[Extracted page text data]
■ ■ ■
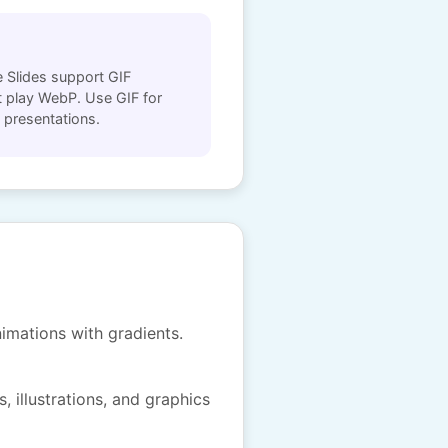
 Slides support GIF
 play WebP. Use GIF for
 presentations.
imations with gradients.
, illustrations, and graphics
■ ■ ■
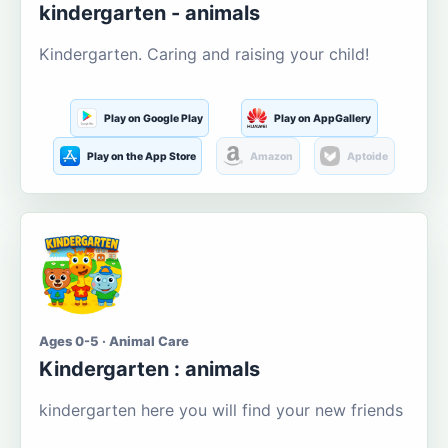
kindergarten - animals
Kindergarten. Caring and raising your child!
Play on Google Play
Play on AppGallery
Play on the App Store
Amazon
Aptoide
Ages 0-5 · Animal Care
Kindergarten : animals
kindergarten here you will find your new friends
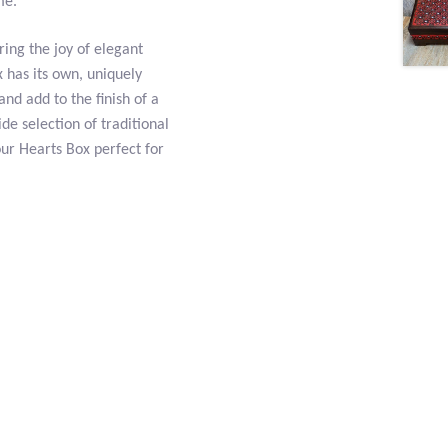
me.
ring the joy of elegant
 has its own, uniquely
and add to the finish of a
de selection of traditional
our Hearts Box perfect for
■ ■ ■
**TASK TO CARRY OUT:** Sift the data above for lines with "animals", then copy each one.

**PROBLEM SOLUTION:**
kindergarten - animals
Kindergarten : animals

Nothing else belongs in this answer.